The steps that need to be taken to embrace the Second Chance Act are that evaluation research needs to be continually conducted on the programs funded by the act. It can be said that, “...the systematic use of evaluation research can lead to less bad policy and more good policy” (Mears, 2010, p.7). Fortunately, it seems that the Second Chance Act was written with research-based practices in mind. For instance, in a competitive grant announcement for the Second Chance Act, it was stated that, “Within the context of this initiative, “reentry” is not envisioned to be a specific program but rather an evidence-based process that begins with initial incarceration and ends with successful community reintegration” (Bureau of Justice Assistance, 2009, p.2). Although the Second Chance Act is still “young” and widespread evaluations of its effectiveness on reducing recidivism are premature, some evaluations of the legislation do exist. For instance, D’Amico, Geckler, Henderson-Frakes, Kogan, and Moazed (2013) conducted an interim evaluation of the act and found some problem areas that need to be addressed (e.g. it was found that a challenge of developing strong projects was the coordination of partner services). To practically and successfully implement the programs and services under the Second Chance Act, research needs to continue to take place and programs/projects that have been shown to be successful through this research need to be embraced. Finally, one of the main measurable performance outcomes of the Second Chance Act is the goal of a 50% reduction in recidivism rates after five years of the act’s inception (O’Hear, 2007; Willison et al., 2013). Evaluation research needs to be conducted to see the degree to which this goal is met.

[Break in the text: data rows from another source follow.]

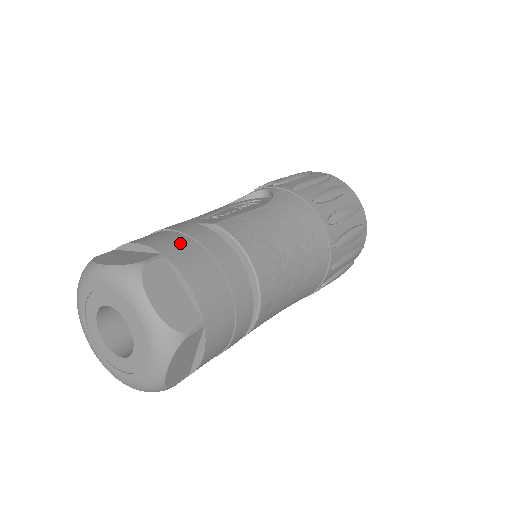
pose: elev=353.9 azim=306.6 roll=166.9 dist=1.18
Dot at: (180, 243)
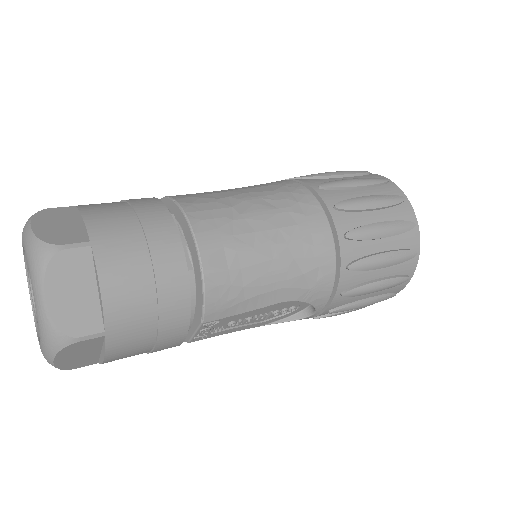
Dot at: occluded
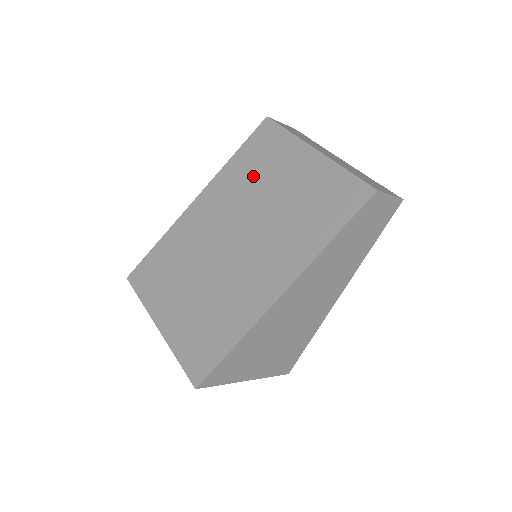
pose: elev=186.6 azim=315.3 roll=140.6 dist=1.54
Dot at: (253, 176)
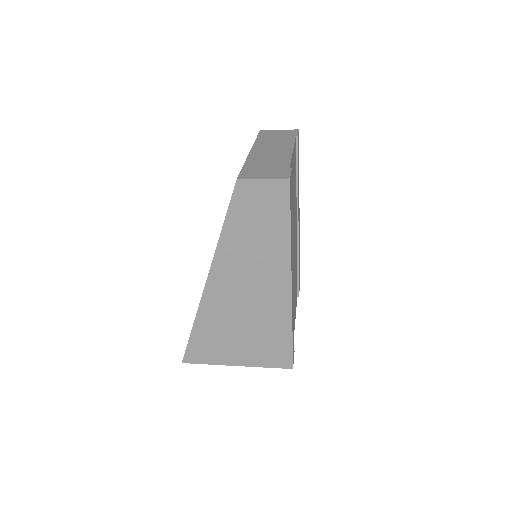
Dot at: occluded
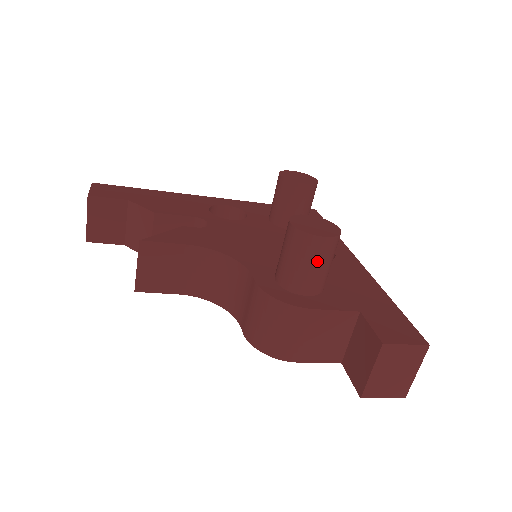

Approximately 95% of incarcerated individuals will reenter society at some point (Bureau of Justice Assistance, 2009). Further, it was found that in 2004, 43.3% of prisoners who were released were re-incarcerated within three years (Pew Center on the States, 2011). Many prisoners who are released have substance abuse, mental health, and other problems that hinder them from successfully reentering into society. It seems that it is time to continue to move away from “tough on crime” legislation and embrace rehabilitative-type policies, such as the Second Chance Act. For instance, in recent years, states that have embraced a rehabilitative strategy to reduce recidivism have seen a reduction in recidivism rates. For example, Kansas established earned time credits for individuals who completed educational, vocational, and treatment programs and saw a 15% decline in recidivism rates from 2005 to 2007 (Justice Center, 2012). We can either continue to invest billions of dollars to lock up individuals and temporarily mask the problem or we can focus on rehabilitation and try to actually fix the problem.